To improve upon the previous design, we could reuse the existing authentification token logic and create a new scope, 2fa, that works as an augmented readwrite. Those auth tokens would be valid for a short amount of time (~3 minute) and would not be refreshable.

12.52.4.9. The good

  • Existing database tables stay the same

  • Centralized TAN challenge logic and error handling

  • Most endpoints stay the same except the cashout API

  • Can protect new operations without changing their logic

  • Trivial backend and database change per operation (one line of code per operation)

12.52.4.10. The bad

  • Having a short-term token in addition to a long-term refreshable token can be confusing for clients.

  • We still keep the pending state of one-shot operations at the client level.

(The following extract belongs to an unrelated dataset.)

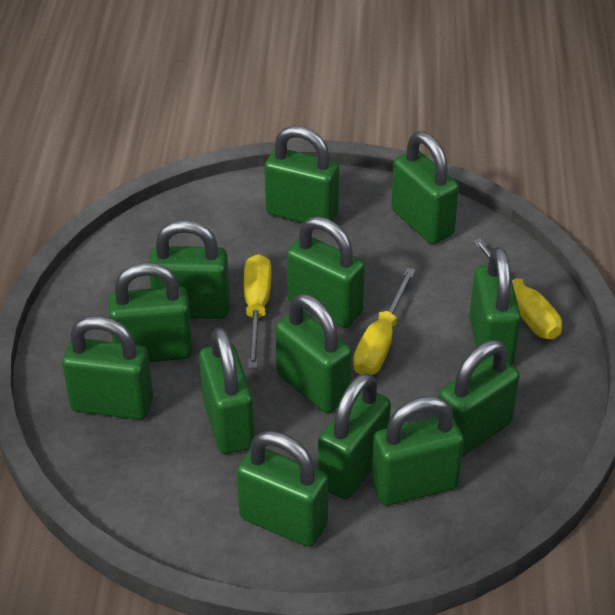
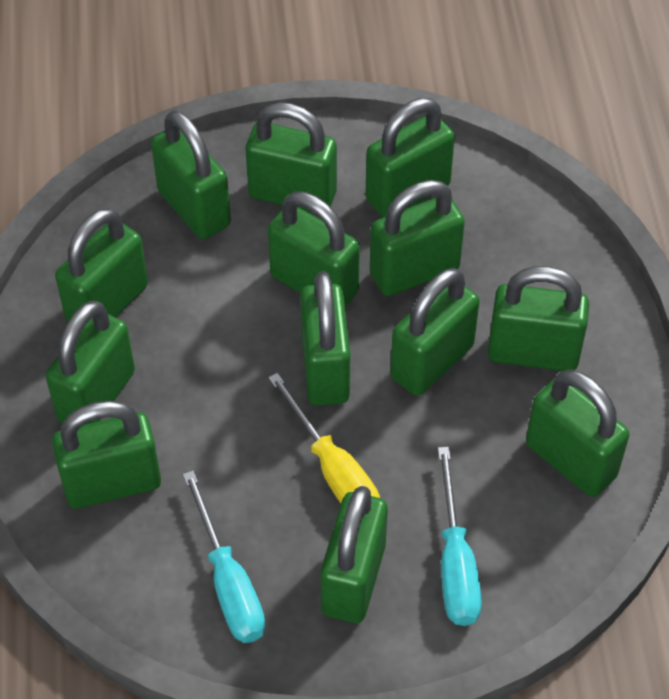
turquoise screwdriver: none = 0 -> [183,471,265,643] [438,447,482,626] = 2
yellow screwdriver: [244,254,271,368] [353,268,416,375] [473,238,562,340] = 3 -> [268,373,380,503] = 1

  • Coarse-grained authorization, one token for any operation for a short amount of time.

12.52.5. Q / A

  • Q: Where do we want to handle TAN challenges logic and error handling, in each operation API or a TAN-specific API?

    • In each operation means fewer API calls and TAN-specific means more API calls but better/cleaner logic separation.

  • Q: Where do we want to store pending states for oneshot transactions in the client or the backend database?

    • In the client makes things simpler for the backend but is incompatible with coarse-grained authorization.

  • Q: Do we need coarse-grained authorization or fine-grained is enough?

    • Coarse-grained authorization requires that we store pending states for operations even for the ones that are currently oneshot. We could use a different strategy for each kind.